The following are my favorite quotes from Ta-Nehisi Coates' Between the World and Me.
  1. Soft or hard, love was an act of heroism.
  2. The enslaved were not bricks in your road, and their lives were not chapters in your redemptive history. They were people turned to fuel for the American machine.
  3. The need to forgive the officer would not have moved me, because even then, in some inchoate form, I knew that Prince was not killed by a single officer so much as he was murdered by his country and all the fears that have marked it since birth.
  4. The problem with the police is not that they are fascist pigs but that our country is ruled by majoritarian pigs.
  5. There are no racists in America, or at least none that the people who need to be white know personally.
  6. It is not necessary that you believe that the officer who choked Eric Garner set out that day to destroy a body.
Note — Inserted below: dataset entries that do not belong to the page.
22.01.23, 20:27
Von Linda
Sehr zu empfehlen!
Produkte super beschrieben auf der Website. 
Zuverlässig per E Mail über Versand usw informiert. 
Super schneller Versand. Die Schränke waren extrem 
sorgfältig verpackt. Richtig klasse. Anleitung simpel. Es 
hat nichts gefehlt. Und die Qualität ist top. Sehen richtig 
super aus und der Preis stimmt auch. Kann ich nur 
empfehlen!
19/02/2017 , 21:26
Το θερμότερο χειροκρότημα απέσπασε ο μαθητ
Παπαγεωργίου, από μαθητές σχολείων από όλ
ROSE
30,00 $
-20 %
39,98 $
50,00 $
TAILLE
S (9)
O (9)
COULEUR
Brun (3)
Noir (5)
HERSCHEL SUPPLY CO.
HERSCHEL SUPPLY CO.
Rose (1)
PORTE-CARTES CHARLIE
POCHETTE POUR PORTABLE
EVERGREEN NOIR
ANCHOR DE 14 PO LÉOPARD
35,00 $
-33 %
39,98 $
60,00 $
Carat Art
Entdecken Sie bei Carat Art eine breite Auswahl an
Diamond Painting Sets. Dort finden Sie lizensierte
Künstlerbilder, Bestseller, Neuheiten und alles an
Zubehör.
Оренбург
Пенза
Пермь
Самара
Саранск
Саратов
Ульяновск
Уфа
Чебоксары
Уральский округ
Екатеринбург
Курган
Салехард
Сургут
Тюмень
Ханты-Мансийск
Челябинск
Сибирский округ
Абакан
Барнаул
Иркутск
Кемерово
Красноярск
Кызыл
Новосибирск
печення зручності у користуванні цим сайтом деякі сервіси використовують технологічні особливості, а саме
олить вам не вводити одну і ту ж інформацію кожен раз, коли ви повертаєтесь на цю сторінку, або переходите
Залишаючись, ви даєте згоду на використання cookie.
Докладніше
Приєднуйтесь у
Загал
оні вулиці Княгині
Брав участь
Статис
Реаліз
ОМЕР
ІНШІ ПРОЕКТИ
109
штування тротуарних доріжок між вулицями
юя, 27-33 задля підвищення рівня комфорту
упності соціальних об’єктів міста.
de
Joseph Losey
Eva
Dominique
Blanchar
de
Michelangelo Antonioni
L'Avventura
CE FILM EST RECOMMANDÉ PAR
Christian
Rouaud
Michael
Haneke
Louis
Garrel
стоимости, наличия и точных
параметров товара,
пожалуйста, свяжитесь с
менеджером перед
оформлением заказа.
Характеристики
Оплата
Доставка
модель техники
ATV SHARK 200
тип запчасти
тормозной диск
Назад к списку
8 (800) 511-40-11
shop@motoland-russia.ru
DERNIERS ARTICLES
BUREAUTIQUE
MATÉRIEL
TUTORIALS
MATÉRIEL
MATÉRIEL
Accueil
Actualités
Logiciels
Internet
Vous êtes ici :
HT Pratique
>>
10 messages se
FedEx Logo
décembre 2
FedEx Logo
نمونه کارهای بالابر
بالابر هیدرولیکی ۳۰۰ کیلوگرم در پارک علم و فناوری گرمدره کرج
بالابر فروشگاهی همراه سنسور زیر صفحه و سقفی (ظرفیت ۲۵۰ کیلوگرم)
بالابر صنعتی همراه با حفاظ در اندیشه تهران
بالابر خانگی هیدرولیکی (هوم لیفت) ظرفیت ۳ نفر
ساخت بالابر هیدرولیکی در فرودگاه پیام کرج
All you need to understand is that the officer carries with him the power of the American state and the weight of an American legacy, and they necessitate that of the bodies destroyed every year, some wild and disproportionate number of them will be black.
  7. In America, it is traditional to destroy the black body -- it is heritage.
  8. For the men who needed to believe themselves white, the bodies were the key to a social club, and the right to break the bodies was the mark of civilization.
Only a few, but powerful nonetheless. The lack of my personal notes/quotes shouldn't be an indication to not read the book for yourself.